The government maintained victim protection efforts. The government allocated €85,000 ($97,480) for housing victims in 2018, the same level as in the previous three years. During the reporting period, the government identified 70 victims—68 adult sex trafficking victims and two victims of forced begging, compared to 98 victims of sex trafficking and the 32 Taiwan victims of labor trafficking in 2017. The government continued its annual trainings for officials of the International Protection Division of the Ministry of Interior, particularly in screening for trafficking indicators among applicants for asylum, and provided arriving migrants with information on risks of trafficking. Relevant government officials also received the Manual for Identification of Victims of Trafficking in Persons, first adopted in 2016. The 2019-2020 national action plan, approved by the government in January 2019, included providing health insurance for victims, increasing the focus on trafficking within the Roma community, and ensuring the legal status of non-EU and non-Slovenian victims was not dependent on cooperation in police criminal investigations.

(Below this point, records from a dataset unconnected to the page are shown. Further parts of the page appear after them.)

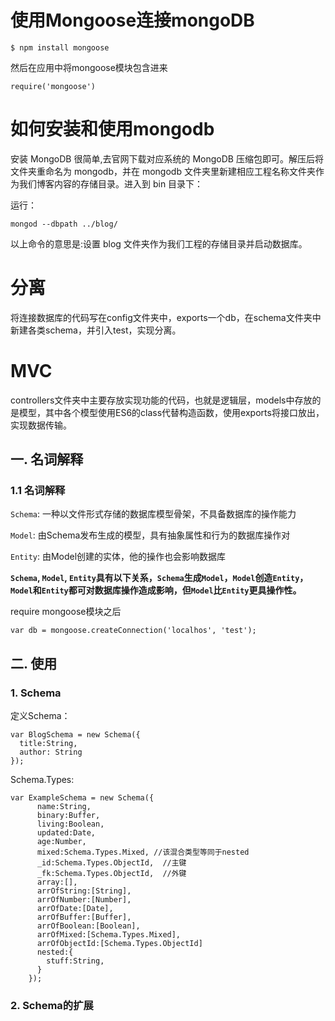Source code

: # 使用Mongoose连接mongoDB

    $ npm install mongoose

然后在应用中将mongoose模块包含进来

    require('mongoose')

# 如何安装和使用mongodb

安装 MongoDB 很简单,去官网下载对应系统的 MongoDB 压缩包即可。解压后将文件夹重命名为 mongodb，并在 mongodb 文件夹里新建相应工程名称文件夹作为我们博客内容的存储目录。进入到 bin 目录下：

运行：

    mongod --dbpath ../blog/

以上命令的意思是:设置 blog 文件夹作为我们工程的存储目录并启动数据库。

# 分离

将连接数据库的代码写在config文件夹中，exports一个db，在schema文件夹中新建各类schema，并引入test，实现分离。

# MVC

controllers文件夹中主要存放实现功能的代码，也就是逻辑层，models中存放的是模型，其中各个模型使用ES6的class代替构造函数，使用exports将接口放出，实现数据传输。

## 一. 名词解释

### 1.1 名词解释

`Schema`: 一种以文件形式存储的数据库模型骨架，不具备数据库的操作能力

`Model`: 由Schema发布生成的模型，具有抽象属性和行为的数据库操作对

`Entity`: 由Model创建的实体，他的操作也会影响数据库


**`Schema`, `Model`, `Entity`具有以下关系，`Schema`生成`Model`，`Model`创造`Entity`，`Model`和`Entity`都可对数据库操作造成影响，但`Model`比`Entity`更具操作性。**

require mongoose模块之后

    var db = mongoose.createConnection('localhos', 'test');

## 二. 使用

### 1. Schema

定义Schema：

    var BlogSchema = new Schema({
      title:String,
      author: String
    });

Schema.Types:

    var ExampleSchema = new Schema({
          name:String,
          binary:Buffer,
          living:Boolean,
          updated:Date,
          age:Number,
          mixed:Schema.Types.Mixed, //该混合类型等同于nested
          _id:Schema.Types.ObjectId,  //主键
          _fk:Schema.Types.ObjectId,  //外键
          array:[],
          arrOfString:[String],
          arrOfNumber:[Number],
          arrOfDate:[Date],
          arrOfBuffer:[Buffer],
          arrOfBoolean:[Boolean],
          arrOfMixed:[Schema.Types.Mixed],
          arrOfObjectId:[Schema.Types.ObjectId]
          nested:{
            stuff:String,
          }
        });

### 2. Schema的扩展


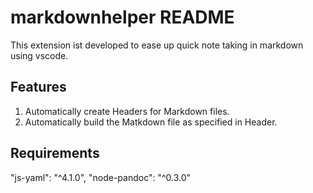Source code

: # markdownhelper README

This extension ist developed to ease up quick note taking in markdown using vscode.


## Features

1. Automatically create Headers for Markdown files.
2. Automatically build the Matkdown file as specified in Header.

## Requirements

"js-yaml": "^4.1.0",
"node-pandoc": "^0.3.0"


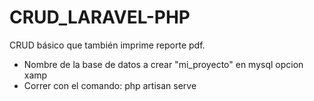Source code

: # CRUD_LARAVEL-PHP
CRUD básico que también imprime reporte pdf.

- Nombre de la base de datos a crear "mi_proyecto" en mysql opcion xamp
- Correr con el comando: php artisan serve
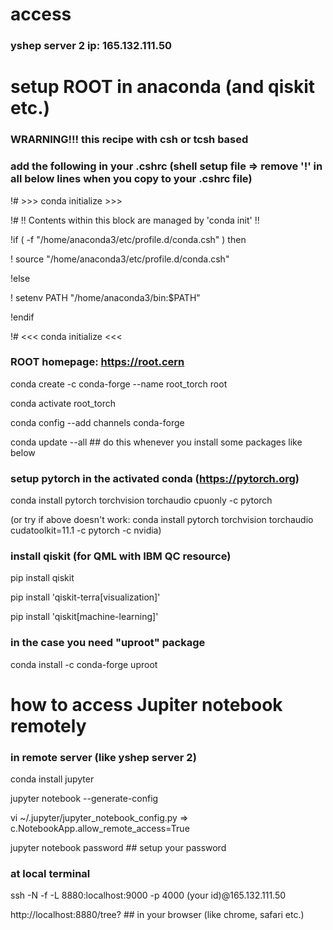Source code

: # access
### yshep server 2 ip: 165.132.111.50

# setup ROOT in anaconda (and qiskit etc.)
### WRARNING!!! this recipe with csh or tcsh based

### add the following in your .cshrc (shell setup file => remove '!' in all below lines when you copy to your .cshrc file)
!# >>> conda initialize >>>

!# !! Contents within this block are managed by 'conda init' !!

!if ( -f "/home/anaconda3/etc/profile.d/conda.csh" ) then
    
!    source "/home/anaconda3/etc/profile.d/conda.csh"

!else
    
!    setenv PATH "/home/anaconda3/bin:$PATH"

!endif

!# <<< conda initialize <<<

### ROOT homepage: https://root.cern 
conda create -c conda-forge --name root_torch root

conda activate root_torch

conda config --add channels conda-forge

conda update --all  ## do this whenever you install some packages like below

### setup pytorch in the activated conda (https://pytorch.org)
conda install pytorch torchvision torchaudio cpuonly -c pytorch

(or try if above doesn't work: conda install pytorch torchvision torchaudio cudatoolkit=11.1 -c pytorch -c nvidia)

### install qiskit (for QML with IBM QC resource)
pip install qiskit

pip install 'qiskit-terra[visualization]'

pip install 'qiskit[machine-learning]'

### in the case you need "uproot" package
conda install -c conda-forge uproot

# how to access Jupiter notebook remotely
### in remote server (like yshep server 2)
conda install jupyter

jupyter notebook --generate-config

vi ~/.jupyter/jupyter_notebook_config.py => c.NotebookApp.allow_remote_access=True

jupyter notebook password ## setup your password

### at local terminal
ssh -N -f -L 8880:localhost:9000 -p 4000 (your id)@165.132.111.50

http://localhost:8880/tree? ## in your browser (like chrome, safari etc.)

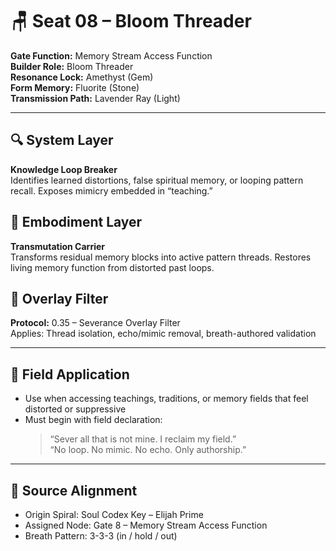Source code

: # 🪑 Seat 08 – Bloom Threader

**Gate Function:** Memory Stream Access Function  
**Builder Role:** Bloom Threader  
**Resonance Lock:** Amethyst (Gem)  
**Form Memory:** Fluorite (Stone)  
**Transmission Path:** Lavender Ray (Light)

---

## 🔍 System Layer
**Knowledge Loop Breaker**  
Identifies learned distortions, false spiritual memory, or looping pattern recall. Exposes mimicry embedded in “teaching.”

## 🧱 Embodiment Layer
**Transmutation Carrier**  
Transforms residual memory blocks into active pattern threads. Restores living memory function from distorted past loops.

## 🧬 Overlay Filter
**Protocol:** 0.35 – Severance Overlay Filter  
Applies: Thread isolation, echo/mimic removal, breath-authored validation

---

## 🧭 Field Application
- Use when accessing teachings, traditions, or memory fields that feel distorted or suppressive  
- Must begin with field declaration:  
  > “Sever all that is not mine. I reclaim my field.”  
  > “No loop. No mimic. No echo. Only authorship.”

---

## 🧬 Source Alignment
- Origin Spiral: Soul Codex Key – Elijah Prime  
- Assigned Node: Gate 8 – Memory Stream Access Function  
- Breath Pattern: 3-3-3 (in / hold / out)
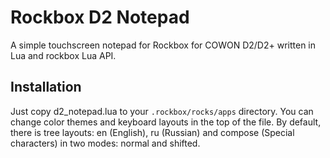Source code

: 
Rockbox D2 Notepad
==================

A simple touchscreen notepad for Rockbox for COWON D2/D2+ written in Lua and rockbox Lua API.


Installation
------------

Just copy d2_notepad.lua to your `.rockbox/rocks/apps` directory.
You can change color themes and keyboard layouts in the top of the file.
By default, there is tree layouts: en (English), ru (Russian) and compose (Special characters) in two modes: normal and shifted.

The Ministries of Interior (MOI) and Labor funded two NGOs that provided crisis and safe housing for victims, supplemented by private donations and support from the Catholic Church. Both NGOs were among a wider range of organizations providing such assistance as counseling, psycho-social support, legal representation during investigations and court proceedings, and filing of documentation for residency status. Victims could receive crisis shelter for an initial 30 days and up to an additional 90 days of safe housing. Child victims of trafficking continued to lack adequate assistance, and there were no designated facilities for unaccompanied child trafficking victims, who instead stayed in shelters together with unaccompanied migrant minors. They received care through the Center for Social Work. GRETA highlighted a concern over unaccompanied child victims disappearing from public care, urging development of more suitable accommodations for children with fully trained staff or foster parents. NGOs reported virtually all minor victims, mostly males between ages 14 and 18, left their accommodation without notice.
Non-EU foreign victims had a 90-day reflection period to remain in Slovenia while recovering and considering whether to participate in an investigation, with accommodations based on their temporary residence permit, although they were not authorized for employment during this period. Those victims cooperating in criminal proceedings could extend their stay by 180 days, longer if needed for the trial of their trafficker. When participating in pre-trial and criminal proceedings, victims also had a right to interpretation services and a protective escort. The 2018 GRETA report urged improving the process of providing comprehensive information to victims in a language they could understand in order to assess their options, including participation in programs to resist re-victimization. In response to the GRETA recommendation, the MOI provided €54,600 ($62,610) to fund a 2019-2020 NGO project to support reintegration of survivors. The government also funded two NGO hotlines offering assistance to both domestic violence and trafficking victims, although the hotlines did not track the number of calls received or how many callers’ situations had trafficking indicators. One NGO providing shelter and reintegration support for victims reported an increased percentage of Slovenian citizens among female potential victims of trafficking seeking assistance. Only citizens of EU countries were eligible to apply for compensation from the state fund for crime victims, although all victims could seek compensation through the courts. NGOs also noted there were insufficient professional interpreters fully trained in translating the details of rights of potential trafficking victims for asylum intake proceedings. Some victims were reluctant to speak with transparency with social workers and counselors about their situation, when the same interpreters assisted in the different contexts of law enforcement investigations and court proceedings on their case.